Third, our analysis does not assess the long-term effects of behavioral health benefit elimination. Fourth, our analysis focuses on utilization and expenditures that are recorded in claims data. However, safety net systems are available to OHP enrollees, and their use of these systems would not be detected in our analyses. Thus, decreased utilization in the OHP claims may be reflected by unrecorded increases in utilization of safety net services. (Our Supplimentary Material
Appendix SA1 describes some anecdotal evidence around the use of safety net systems during the study period.)
Our analysis may also be limited by the difficulty in identifying a truly comparable comparison group. Although the propensity score appears to have succeeded in matching on demographic characteristics, even after weighting, individuals who accessed the behavioral health benefit had substantially higher levels of expenditures than individuals in the comparison group. The lack of equivalence in comparison groups seems to be a particular issue in individuals who had accessed the mental health benefit, as evidenced by the contrasting estimates from our two separate methods.

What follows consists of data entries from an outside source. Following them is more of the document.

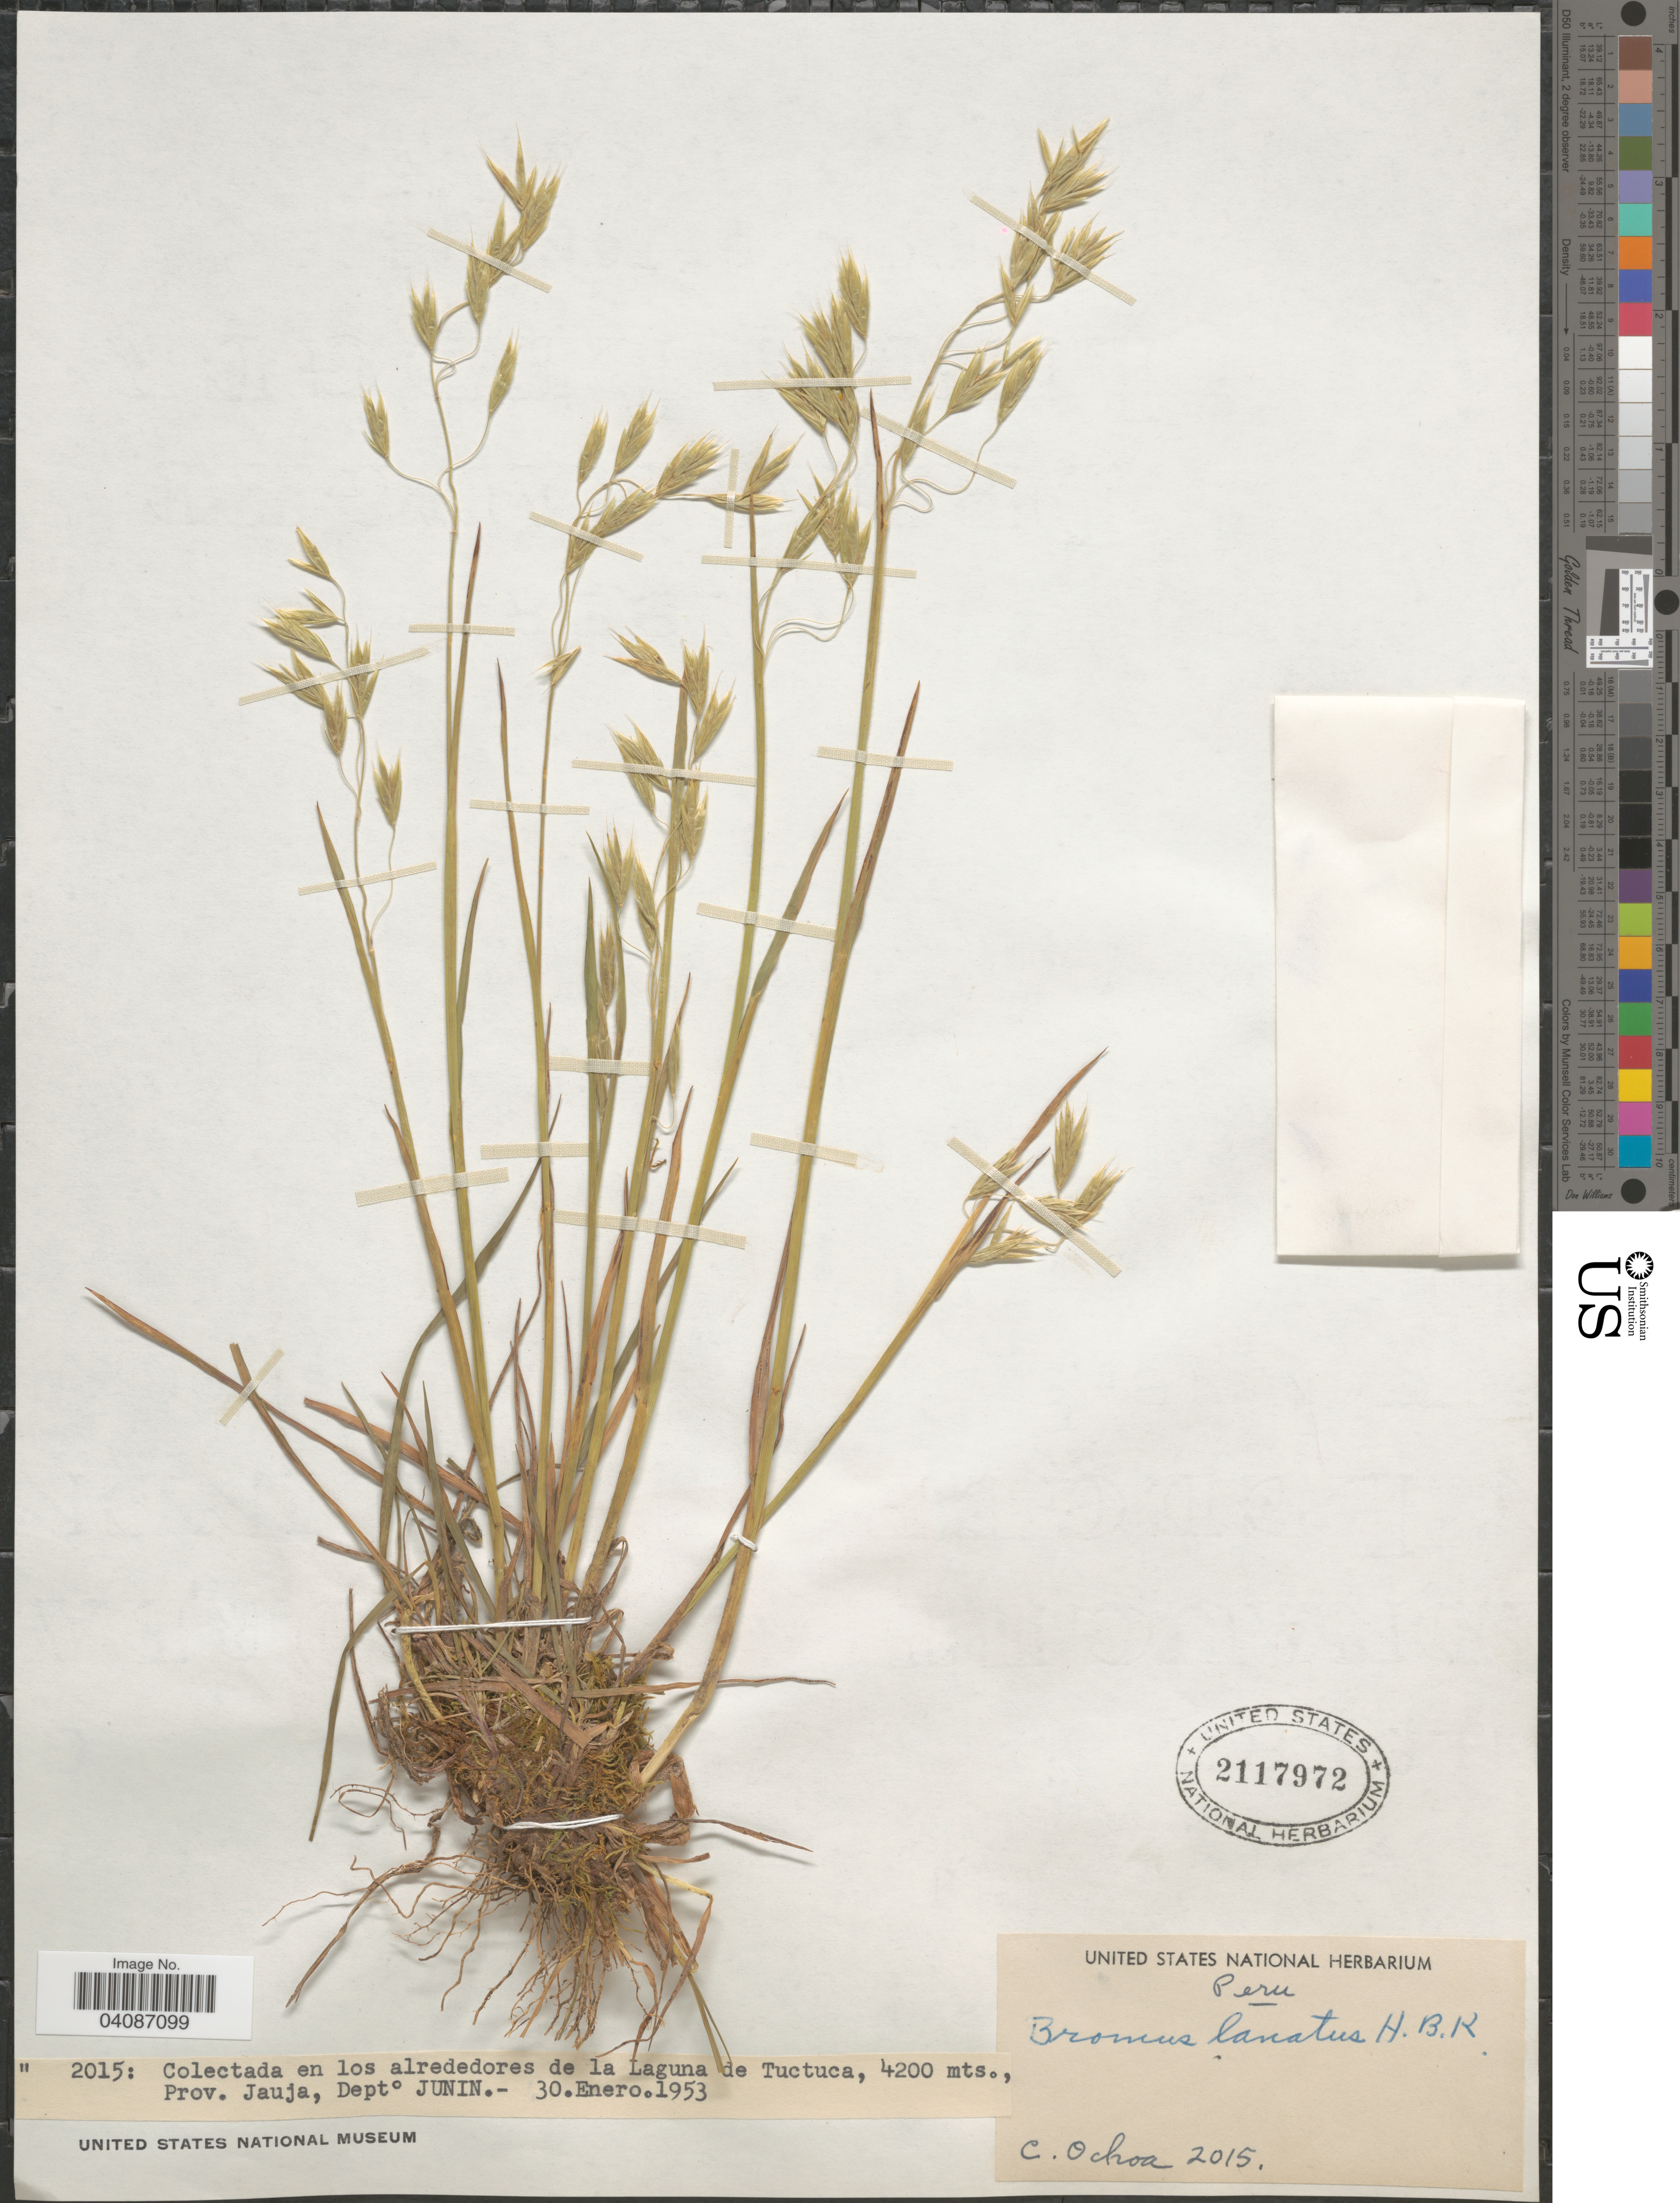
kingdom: Plantae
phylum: Tracheophyta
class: Liliopsida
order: Poales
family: Poaceae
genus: Bromus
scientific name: Bromus lanatus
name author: Kunth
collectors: C. Ochoa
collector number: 2015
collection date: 1953-01-30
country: Peru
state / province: Junín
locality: Colectada en los alrededores de la Laguna de Tuctuca. Prov. Jauja, Deptº Junin.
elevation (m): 4200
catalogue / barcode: US 2117972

Finally, it is important to note that, although we find apparent savings to the state from elimination of the behavioral health benefit, the savings are relatively small. Before their removal, behavioral health benefits accounted for <8 percent of all expenditures for OHP Standard enrollees.
Our findings suggest that cuts for substance abuse services may not yield the intended savings. Our findings on mental health use are more difficult to interpret. Taken as a whole, our results are consistent with a large body of literature that has shown that behavioral health coverage can be achieved without substantial increases in cost. In particular, on the basis of the experience in Oregon, other state Medicaid programs would be unlikely to find substantial savings through cuts in their substance abuse coverage.